Monday, June 24, 2013

Toplantılarda Yapılan Yanlışlar





Ekip olarak bir iş yürütülüyor, geliştiriliyor yada bir proje üzerinde çalışılıyor ise, toplantılar her açıdan ekibe ve kuruma ulaşmaya çalıştığı en doğru yolu ve hedefi göstermeye çalışan olmazsa olmaz diyebileceğimiz bir harita ve önemli bir ihtiyaçtır.

Yine düşüncelerin en az arıza ile, en tesirli şekilde hayata geçirilmesinde verimli toplantıların rolü büyüktür.

Fakat toplantıların çoğu zaman israfından başka bir işe yaramıyor. Toplantı uzmanları toplantılarda geçirilen toplam zamanın (yani bu sizin toplantılarda harcadığınız zaman demek oluyor) yaklaşık %53'ünün verimsiz, değersiz ve sonuçlarının pek yetersiz olduğunu saptamışlar. Çoğu iş adamının zamanının %25'ini, hele üst yönetiminin bunun iki katını toplantılarda geçirdiğini düşündüğünüz zaman, etkin toplantı yönetme becerilerini öğrenme ve uygulamanın ne kadar önemli olduğunu taktir edersiniz.

Öyleyse bu toplantılarda yanlış olan nedir?

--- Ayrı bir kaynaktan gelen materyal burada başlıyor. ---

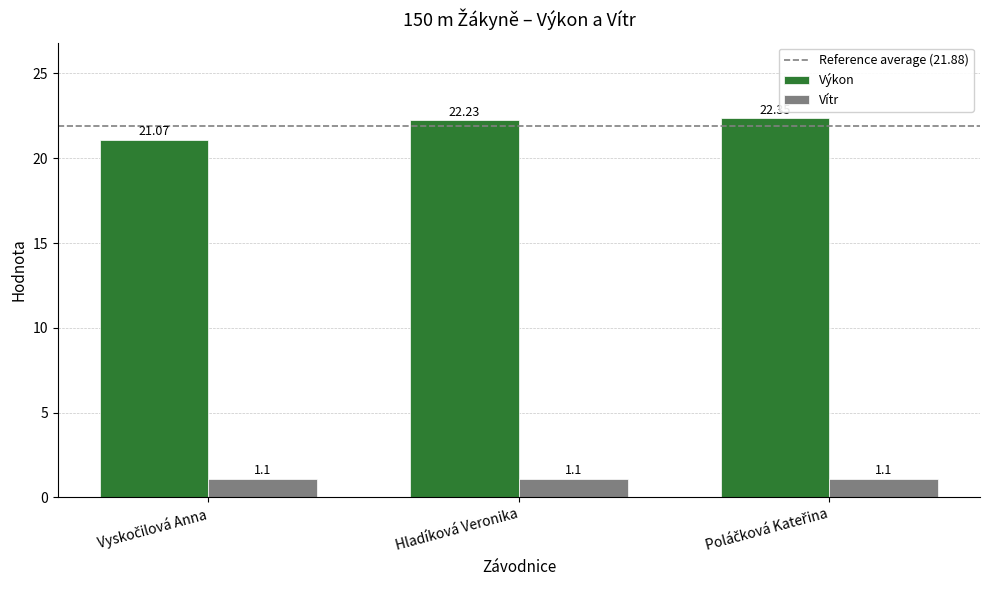

At which label does Výkon first exceed 22?

Hladíková Veronika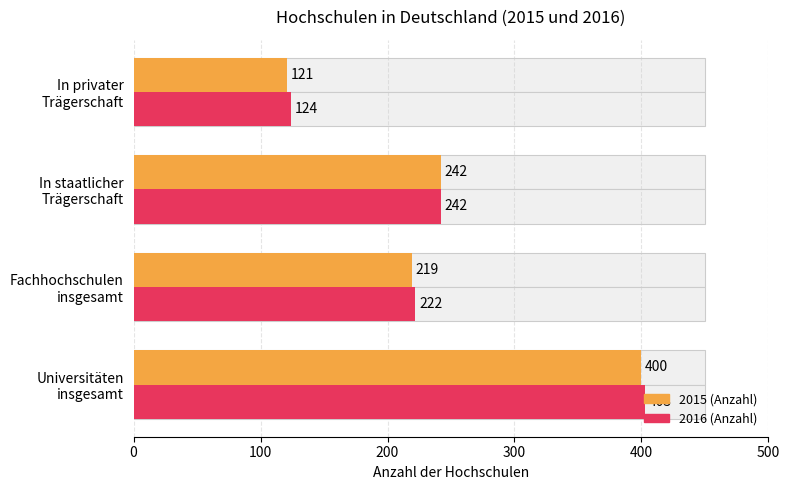

Reading left to right, extract all data points from this chart.

2015 (Anzahl): 400	219	242	121
2016 (Anzahl): 403	222	242	124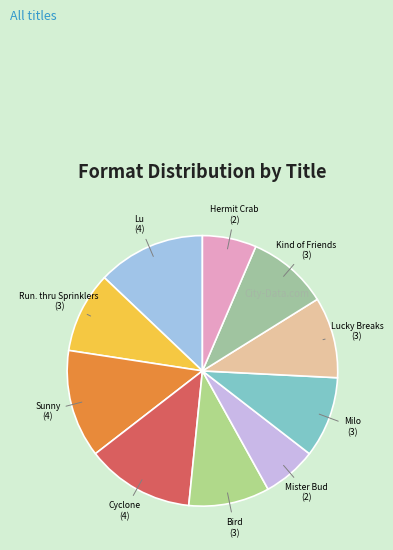

Which slice is the largest?

Lu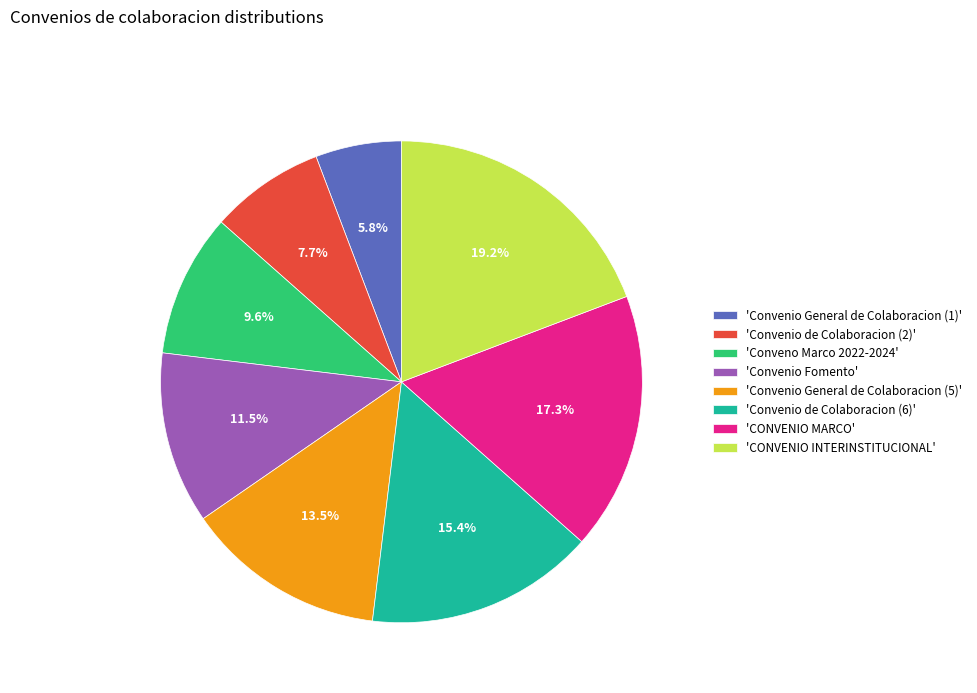

Do 'CONVENIO INTERINSTITUCIONAL' and 'Conveno Marco 2022-2024' together represent more than half of the pie?

No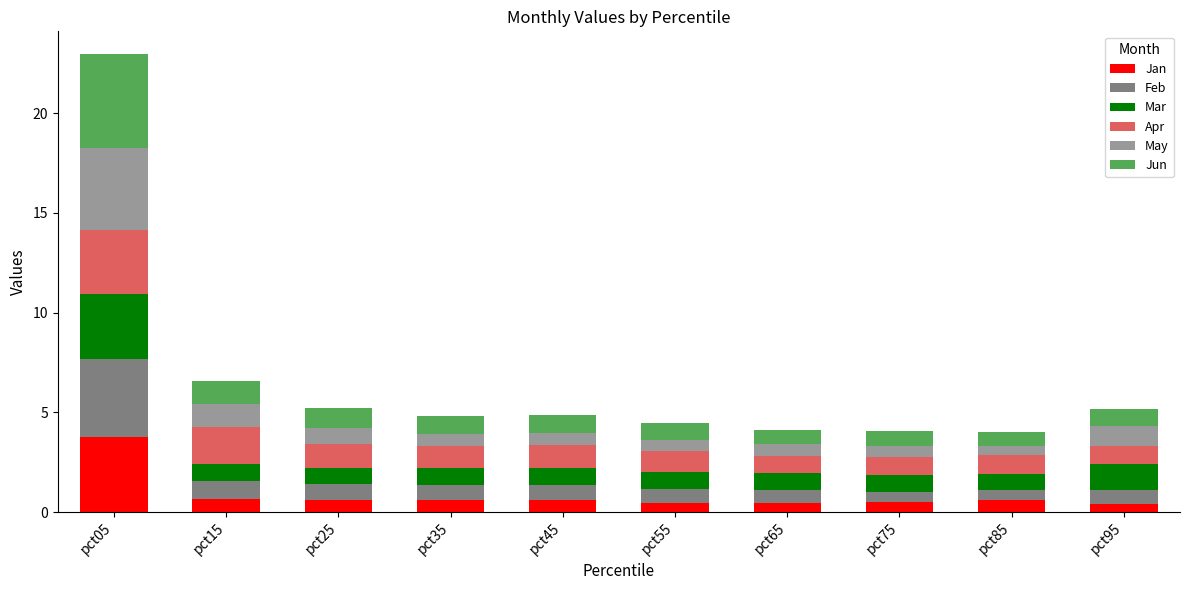

At which label does Jan reach its peak?

pct05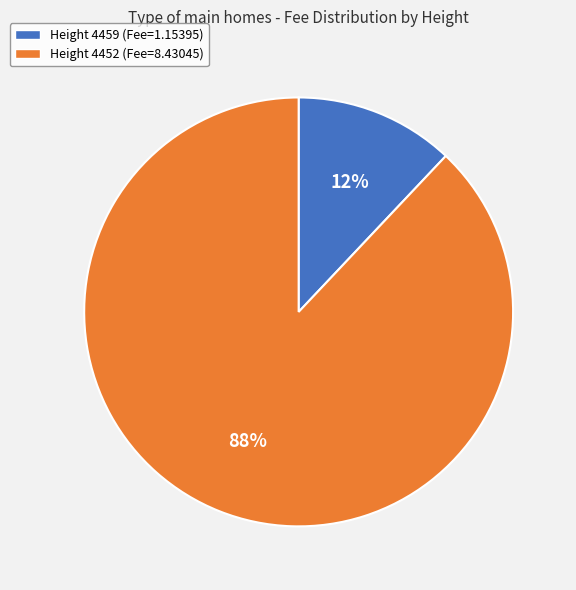

Which slice represents more than half of the pie?

Height 4452 (Fee=8.43045)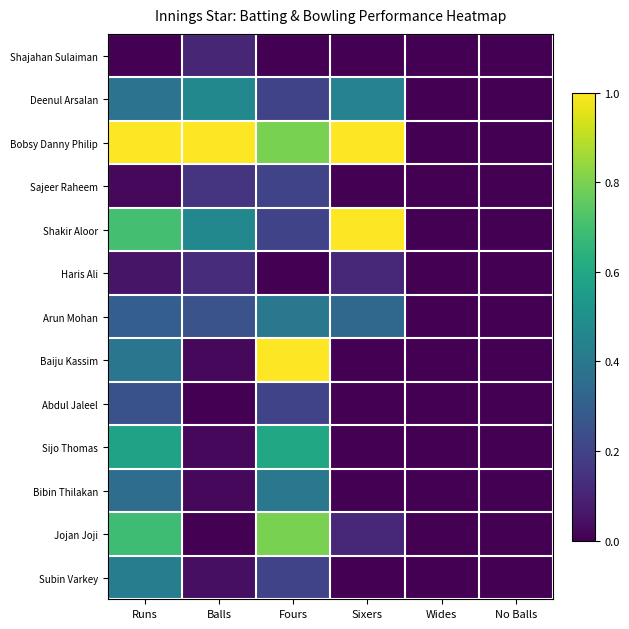

Reading right to left, extract all data points from this chart.

Shajahan Sulaiman: No Balls=0.0	Wides=0.0	Sixers=0.0	Fours=0.0	Balls=0.1	Runs=0.0
Deenul Arsalan: No Balls=0.0	Wides=0.0	Sixers=0.4	Fours=0.2	Balls=0.5	Runs=0.4
Bobsy Danny Philip: No Balls=0.0	Wides=0.0	Sixers=1.0	Fours=0.8	Balls=1.0	Runs=1.0
Sajeer Raheem: No Balls=0.0	Wides=0.0	Sixers=0.0	Fours=0.2	Balls=0.1	Runs=0.0
Shakir Aloor: No Balls=0.0	Wides=0.0	Sixers=1.0	Fours=0.2	Balls=0.5	Runs=0.7
Haris Ali: No Balls=0.0	Wides=0.0	Sixers=0.1	Fours=0.0	Balls=0.1	Runs=0.1
Arun Mohan: No Balls=0.0	Wides=0.0	Sixers=0.3	Fours=0.4	Balls=0.3	Runs=0.3
Baiju Kassim: No Balls=0.0	Wides=0.0	Sixers=0.0	Fours=1.0	Balls=0.0	Runs=0.4
Abdul Jaleel: No Balls=0.0	Wides=0.0	Sixers=0.0	Fours=0.2	Balls=0.0	Runs=0.3
Sijo Thomas: No Balls=0.0	Wides=0.0	Sixers=0.0	Fours=0.6	Balls=0.0	Runs=0.6
Bibin Thilakan: No Balls=0.0	Wides=0.0	Sixers=0.0	Fours=0.4	Balls=0.0	Runs=0.4
Jojan Joji: No Balls=0.0	Wides=0.0	Sixers=0.1	Fours=0.8	Balls=0.0	Runs=0.7
Subin Varkey: No Balls=0.0	Wides=0.0	Sixers=0.0	Fours=0.2	Balls=0.0	Runs=0.4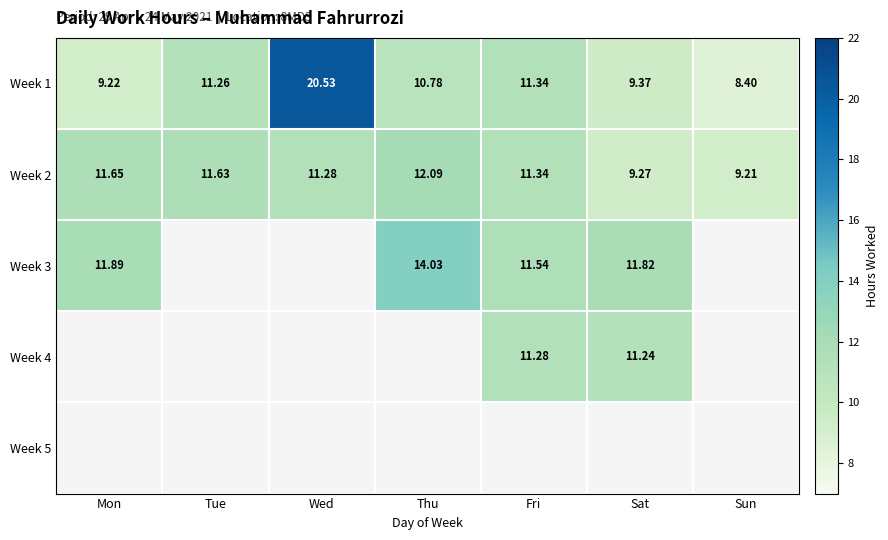

Which label corresponds to the largest value in the chart?

Wed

Neden bu kadar çok toplantı yanlış olarak işleniyor ve niye bu konuda birşeyler yapamıyorsunuz?

Çok fazla toplantı yapılıyor: Hiç şöyle dediğiniz oldumu: ''Amanın, ne zamandır bir toplantıya katıldığım yok. Ne kadar da özlemişim. ''? Olmamıştır herhalde. İşin gerçeği bir yöneticiden en çok duyacağınız sızlanma olsa olsa şu şekilde olur: Bu lanet toplantılardan ne zaman fırsat bulup da işimi yapacağım ben? '' Sorun yalnızca çok sayıda toplantı düzenlenmesi değil, sorun toplantılardan çoğunun gereksiz, verimsiz ve zaman israfı olmasıdır. 

Katılanlar hazırlıksız geliyor: Bazı toplantılar gereğinden erken, yani toplantı yapmak için ortada yeterince haklı neden yokken yapılıyor. Diğer zamanlarda da, ne kendilerini ne de katılanları tartışılacak konulara hazırlamış kişilerin yönetimde toplanılıyor. Bunun sonucunda katılanların önce toplantının amacını yakalamaya çalışarak körü körüne dolanıp durduğu uzunca bir süre boşa geçiyor.

Toplantı sürecine belli kişiler egemen oluyor: Her toplulukta böyle bir iki kişi çıkar. Hani toplantılarda herşeyi en iyi kendilerinin bildiğini sanan ve kendi düşüncelerini devamlı ve yüksek sesle herkese duyurmak isteyen kişiler vardır. Bu tür insanlar en kötü olasılıkla bazılarını arada güldürerek rahatlatabilirler, ama işin gerçek anlam da kötü yanı ise diğer katılanları ürküterek katkı yapmaktan alıkoyarlar.

Çok uzun sürüyorlar: Hiçbir toplantının gereğinden daha uzun sürmesine izin vermemelisiniz. Ne kısa, ne uzun olsun. Yine de, çoğu yönetici toplantıların belirlenen süreyi aşmasına ses çıkarmazlar. Ele alınan konu üzerindeki görüşmeler tamamlandıktan sonra insanlar işinin başına döneceği yerde, toplantılar uzar da uzar.

Topantılarda odak noktası kayboluyor: Toplantı yöneticiliği pasif bir görev değildir. Toplantıların belli bir çizgide sürmesini ve konuya bağlı kalmasını engelleyen çok yönlü bir baskı altında kalan yöneticiler genelde bu zorlamalar karşısında fazla ayak diremiyorlar. Sonuçta kişisel gündemler, ara saplamalar, amacından uzaklaştıran unsurlar çoğalıyor.

İşte toplantıların öneminin yitirilmemesi için yerinde zamanında ve verimli geçicek şekilde yönetilmesi ve toplantıyı yöneten kişi veya kişilerin toplantı tekniklerini iyi kavramış olması gerekir. Yine toplantılarda gündemin ve işlenilmesi gereken konuların çok fazla dışına çıkılmamasına da dikkat edilmelidir.